== Data excerpts ==

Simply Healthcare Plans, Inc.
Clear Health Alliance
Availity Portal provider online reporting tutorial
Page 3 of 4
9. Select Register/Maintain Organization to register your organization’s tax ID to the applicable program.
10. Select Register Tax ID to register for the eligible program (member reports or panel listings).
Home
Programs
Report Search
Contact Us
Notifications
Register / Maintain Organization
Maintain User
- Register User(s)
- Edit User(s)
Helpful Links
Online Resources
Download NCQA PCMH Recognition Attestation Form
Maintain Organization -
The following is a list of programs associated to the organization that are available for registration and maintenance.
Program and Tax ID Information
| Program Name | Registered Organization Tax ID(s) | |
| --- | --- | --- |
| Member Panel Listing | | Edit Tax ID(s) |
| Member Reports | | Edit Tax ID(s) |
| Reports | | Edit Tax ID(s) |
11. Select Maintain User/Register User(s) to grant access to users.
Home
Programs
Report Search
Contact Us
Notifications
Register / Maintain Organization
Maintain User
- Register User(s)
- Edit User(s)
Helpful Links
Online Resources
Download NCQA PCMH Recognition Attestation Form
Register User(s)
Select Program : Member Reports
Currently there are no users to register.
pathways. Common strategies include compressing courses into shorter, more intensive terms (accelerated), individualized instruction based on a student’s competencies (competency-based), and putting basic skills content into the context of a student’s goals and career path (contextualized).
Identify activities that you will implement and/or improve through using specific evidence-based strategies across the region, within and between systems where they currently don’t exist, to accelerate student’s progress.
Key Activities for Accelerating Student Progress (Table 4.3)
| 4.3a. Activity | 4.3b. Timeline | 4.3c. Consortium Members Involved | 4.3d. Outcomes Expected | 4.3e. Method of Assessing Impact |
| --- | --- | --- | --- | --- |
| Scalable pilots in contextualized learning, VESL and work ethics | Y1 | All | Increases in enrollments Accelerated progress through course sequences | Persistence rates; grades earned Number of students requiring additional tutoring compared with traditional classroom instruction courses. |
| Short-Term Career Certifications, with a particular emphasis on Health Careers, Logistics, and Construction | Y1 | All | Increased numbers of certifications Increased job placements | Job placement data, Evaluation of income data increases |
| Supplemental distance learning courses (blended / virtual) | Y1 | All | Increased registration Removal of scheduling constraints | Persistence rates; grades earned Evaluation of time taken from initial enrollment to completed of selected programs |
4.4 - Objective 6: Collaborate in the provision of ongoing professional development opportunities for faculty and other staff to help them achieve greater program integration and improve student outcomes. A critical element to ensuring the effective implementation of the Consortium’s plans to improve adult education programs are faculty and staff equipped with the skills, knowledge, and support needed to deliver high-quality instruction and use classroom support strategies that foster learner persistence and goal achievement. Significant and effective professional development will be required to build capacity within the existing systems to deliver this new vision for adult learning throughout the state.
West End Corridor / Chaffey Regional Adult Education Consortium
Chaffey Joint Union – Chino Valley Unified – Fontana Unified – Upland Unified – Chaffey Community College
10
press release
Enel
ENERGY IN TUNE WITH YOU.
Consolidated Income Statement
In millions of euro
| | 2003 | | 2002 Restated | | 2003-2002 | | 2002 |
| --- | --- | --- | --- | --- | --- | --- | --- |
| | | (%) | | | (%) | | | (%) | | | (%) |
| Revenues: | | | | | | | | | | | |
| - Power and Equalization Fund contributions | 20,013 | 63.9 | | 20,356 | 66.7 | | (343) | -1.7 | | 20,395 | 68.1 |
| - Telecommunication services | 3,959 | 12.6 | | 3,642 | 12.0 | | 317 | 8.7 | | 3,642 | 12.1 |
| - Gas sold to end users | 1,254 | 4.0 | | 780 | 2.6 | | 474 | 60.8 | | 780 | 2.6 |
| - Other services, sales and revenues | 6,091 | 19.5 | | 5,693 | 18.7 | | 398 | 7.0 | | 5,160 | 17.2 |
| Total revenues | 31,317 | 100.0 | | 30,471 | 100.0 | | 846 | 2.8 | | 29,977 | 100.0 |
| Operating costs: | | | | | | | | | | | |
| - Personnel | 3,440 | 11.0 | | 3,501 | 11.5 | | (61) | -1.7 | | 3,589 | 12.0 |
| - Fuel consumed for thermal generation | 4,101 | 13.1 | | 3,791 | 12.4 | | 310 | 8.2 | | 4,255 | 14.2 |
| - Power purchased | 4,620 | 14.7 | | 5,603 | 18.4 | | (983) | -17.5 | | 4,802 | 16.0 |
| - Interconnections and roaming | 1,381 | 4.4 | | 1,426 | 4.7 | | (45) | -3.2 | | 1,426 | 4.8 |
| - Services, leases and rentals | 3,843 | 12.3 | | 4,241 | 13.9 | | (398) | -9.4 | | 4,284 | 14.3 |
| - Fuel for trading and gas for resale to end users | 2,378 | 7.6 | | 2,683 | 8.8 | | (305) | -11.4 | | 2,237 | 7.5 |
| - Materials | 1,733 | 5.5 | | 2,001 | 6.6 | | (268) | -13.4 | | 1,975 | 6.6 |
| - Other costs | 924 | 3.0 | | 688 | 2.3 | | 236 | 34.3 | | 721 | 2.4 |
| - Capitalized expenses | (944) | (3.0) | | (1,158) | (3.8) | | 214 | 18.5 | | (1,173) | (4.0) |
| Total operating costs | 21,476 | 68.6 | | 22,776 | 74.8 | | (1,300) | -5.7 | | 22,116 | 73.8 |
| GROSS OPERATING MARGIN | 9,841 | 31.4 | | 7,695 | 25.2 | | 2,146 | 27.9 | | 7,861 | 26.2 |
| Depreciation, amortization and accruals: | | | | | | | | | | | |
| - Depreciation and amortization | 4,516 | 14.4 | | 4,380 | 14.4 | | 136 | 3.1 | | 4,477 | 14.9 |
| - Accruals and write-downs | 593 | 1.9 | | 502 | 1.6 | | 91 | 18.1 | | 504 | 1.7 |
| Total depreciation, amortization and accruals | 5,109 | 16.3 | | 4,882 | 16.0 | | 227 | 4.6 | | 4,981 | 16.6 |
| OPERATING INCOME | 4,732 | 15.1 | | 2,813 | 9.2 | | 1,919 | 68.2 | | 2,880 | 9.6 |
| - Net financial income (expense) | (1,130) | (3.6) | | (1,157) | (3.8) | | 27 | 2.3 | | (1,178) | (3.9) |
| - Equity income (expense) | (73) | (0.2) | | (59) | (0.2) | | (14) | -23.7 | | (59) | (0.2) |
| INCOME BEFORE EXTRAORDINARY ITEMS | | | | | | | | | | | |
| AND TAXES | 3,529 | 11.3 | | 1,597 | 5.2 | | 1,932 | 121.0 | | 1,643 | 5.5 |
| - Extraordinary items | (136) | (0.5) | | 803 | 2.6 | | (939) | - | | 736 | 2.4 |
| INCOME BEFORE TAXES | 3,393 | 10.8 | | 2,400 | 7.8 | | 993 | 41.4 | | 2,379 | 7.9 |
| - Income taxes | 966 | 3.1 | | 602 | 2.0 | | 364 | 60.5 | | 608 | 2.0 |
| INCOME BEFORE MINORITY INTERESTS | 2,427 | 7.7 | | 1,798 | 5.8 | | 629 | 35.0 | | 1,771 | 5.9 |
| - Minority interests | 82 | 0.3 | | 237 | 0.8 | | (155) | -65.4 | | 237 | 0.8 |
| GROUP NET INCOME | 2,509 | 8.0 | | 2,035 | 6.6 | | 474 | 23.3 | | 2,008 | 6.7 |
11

===

Required action:
Please reproduce the records above in their entirety, exactly as given.

Output:
Simply Healthcare Plans, Inc.
Clear Health Alliance
Availity Portal provider online reporting tutorial
Page 3 of 4
9. Select Register/Maintain Organization to register your organization’s tax ID to the applicable program.
10. Select Register Tax ID to register for the eligible program (member reports or panel listings).
Home
Programs
Report Search
Contact Us
Notifications
Register / Maintain Organization
Maintain User
- Register User(s)
- Edit User(s)
Helpful Links
Online Resources
Download NCQA PCMH Recognition Attestation Form
Maintain Organization -
The following is a list of programs associated to the organization that are available for registration and maintenance.
Program and Tax ID Information
| Program Name | Registered Organization Tax ID(s) | |
| --- | --- | --- |
| Member Panel Listing | | Edit Tax ID(s) |
| Member Reports | | Edit Tax ID(s) |
| Reports | | Edit Tax ID(s) |
11. Select Maintain User/Register User(s) to grant access to users.
Home
Programs
Report Search
Contact Us
Notifications
Register / Maintain Organization
Maintain User
- Register User(s)
- Edit User(s)
Helpful Links
Online Resources
Download NCQA PCMH Recognition Attestation Form
Register User(s)
Select Program : Member Reports
Currently there are no users to register.
pathways. Common strategies include compressing courses into shorter, more intensive terms (accelerated), individualized instruction based on a student’s competencies (competency-based), and putting basic skills content into the context of a student’s goals and career path (contextualized).
Identify activities that you will implement and/or improve through using specific evidence-based strategies across the region, within and between systems where they currently don’t exist, to accelerate student’s progress.
Key Activities for Accelerating Student Progress (Table 4.3)
| 4.3a. Activity | 4.3b. Timeline | 4.3c. Consortium Members Involved | 4.3d. Outcomes Expected | 4.3e. Method of Assessing Impact |
| --- | --- | --- | --- | --- |
| Scalable pilots in contextualized learning, VESL and work ethics | Y1 | All | Increases in enrollments Accelerated progress through course sequences | Persistence rates; grades earned Number of students requiring additional tutoring compared with traditional classroom instruction courses. |
| Short-Term Career Certifications, with a particular emphasis on Health Careers, Logistics, and Construction | Y1 | All | Increased numbers of certifications Increased job placements | Job placement data, Evaluation of income data increases |
| Supplemental distance learning courses (blended / virtual) | Y1 | All | Increased registration Removal of scheduling constraints | Persistence rates; grades earned Evaluation of time taken from initial enrollment to completed of selected programs |
4.4 - Objective 6: Collaborate in the provision of ongoing professional development opportunities for faculty and other staff to help them achieve greater program integration and improve student outcomes. A critical element to ensuring the effective implementation of the Consortium’s plans to improve adult education programs are faculty and staff equipped with the skills, knowledge, and support needed to deliver high-quality instruction and use classroom support strategies that foster learner persistence and goal achievement. Significant and effective professional development will be required to build capacity within the existing systems to deliver this new vision for adult learning throughout the state.
West End Corridor / Chaffey Regional Adult Education Consortium
Chaffey Joint Union – Chino Valley Unified – Fontana Unified – Upland Unified – Chaffey Community College
10
press release
Enel
ENERGY IN TUNE WITH YOU.
Consolidated Income Statement
In millions of euro
| | 2003 | | 2002 Restated | | 2003-2002 | | 2002 |
| --- | --- | --- | --- | --- | --- | --- | --- |
| | | (%) | | | (%) | | | (%) | | | (%) |
| Revenues: | | | | | | | | | | | |
| - Power and Equalization Fund contributions | 20,013 | 63.9 | | 20,356 | 66.7 | | (343) | -1.7 | | 20,395 | 68.1 |
| - Telecommunication services | 3,959 | 12.6 | | 3,642 | 12.0 | | 317 | 8.7 | | 3,642 | 12.1 |
| - Gas sold to end users | 1,254 | 4.0 | | 780 | 2.6 | | 474 | 60.8 | | 780 | 2.6 |
| - Other services, sales and revenues | 6,091 | 19.5 | | 5,693 | 18.7 | | 398 | 7.0 | | 5,160 | 17.2 |
| Total revenues | 31,317 | 100.0 | | 30,471 | 100.0 | | 846 | 2.8 | | 29,977 | 100.0 |
| Operating costs: | | | | | | | | | | | |
| - Personnel | 3,440 | 11.0 | | 3,501 | 11.5 | | (61) | -1.7 | | 3,589 | 12.0 |
| - Fuel consumed for thermal generation | 4,101 | 13.1 | | 3,791 | 12.4 | | 310 | 8.2 | | 4,255 | 14.2 |
| - Power purchased | 4,620 | 14.7 | | 5,603 | 18.4 | | (983) | -17.5 | | 4,802 | 16.0 |
| - Interconnections and roaming | 1,381 | 4.4 | | 1,426 | 4.7 | | (45) | -3.2 | | 1,426 | 4.8 |
| - Services, leases and rentals | 3,843 | 12.3 | | 4,241 | 13.9 | | (398) | -9.4 | | 4,284 | 14.3 |
| - Fuel for trading and gas for resale to end users | 2,378 | 7.6 | | 2,683 | 8.8 | | (305) | -11.4 | | 2,237 | 7.5 |
| - Materials | 1,733 | 5.5 | | 2,001 | 6.6 | | (268) | -13.4 | | 1,975 | 6.6 |
| - Other costs | 924 | 3.0 | | 688 | 2.3 | | 236 | 34.3 | | 721 | 2.4 |
| - Capitalized expenses | (944) | (3.0) | | (1,158) | (3.8) | | 214 | 18.5 | | (1,173) | (4.0) |
| Total operating costs | 21,476 | 68.6 | | 22,776 | 74.8 | | (1,300) | -5.7 | | 22,116 | 73.8 |
| GROSS OPERATING MARGIN | 9,841 | 31.4 | | 7,695 | 25.2 | | 2,146 | 27.9 | | 7,861 | 26.2 |
| Depreciation, amortization and accruals: | | | | | | | | | | | |
| - Depreciation and amortization | 4,516 | 14.4 | | 4,380 | 14.4 | | 136 | 3.1 | | 4,477 | 14.9 |
| - Accruals and write-downs | 593 | 1.9 | | 502 | 1.6 | | 91 | 18.1 | | 504 | 1.7 |
| Total depreciation, amortization and accruals | 5,109 | 16.3 | | 4,882 | 16.0 | | 227 | 4.6 | | 4,981 | 16.6 |
| OPERATING INCOME | 4,732 | 15.1 | | 2,813 | 9.2 | | 1,919 | 68.2 | | 2,880 | 9.6 |
| - Net financial income (expense) | (1,130) | (3.6) | | (1,157) | (3.8) | | 27 | 2.3 | | (1,178) | (3.9) |
| - Equity income (expense) | (73) | (0.2) | | (59) | (0.2) | | (14) | -23.7 | | (59) | (0.2) |
| INCOME BEFORE EXTRAORDINARY ITEMS | | | | | | | | | | | |
| AND TAXES | 3,529 | 11.3 | | 1,597 | 5.2 | | 1,932 | 121.0 | | 1,643 | 5.5 |
| - Extraordinary items | (136) | (0.5) | | 803 | 2.6 | | (939) | - | | 736 | 2.4 |
| INCOME BEFORE TAXES | 3,393 | 10.8 | | 2,400 | 7.8 | | 993 | 41.4 | | 2,379 | 7.9 |
| - Income taxes | 966 | 3.1 | | 602 | 2.0 | | 364 | 60.5 | | 608 | 2.0 |
| INCOME BEFORE MINORITY INTERESTS | 2,427 | 7.7 | | 1,798 | 5.8 | | 629 | 35.0 | | 1,771 | 5.9 |
| - Minority interests | 82 | 0.3 | | 237 | 0.8 | | (155) | -65.4 | | 237 | 0.8 |
| GROUP NET INCOME | 2,509 | 8.0 | | 2,035 | 6.6 | | 474 | 23.3 | | 2,008 | 6.7 |
11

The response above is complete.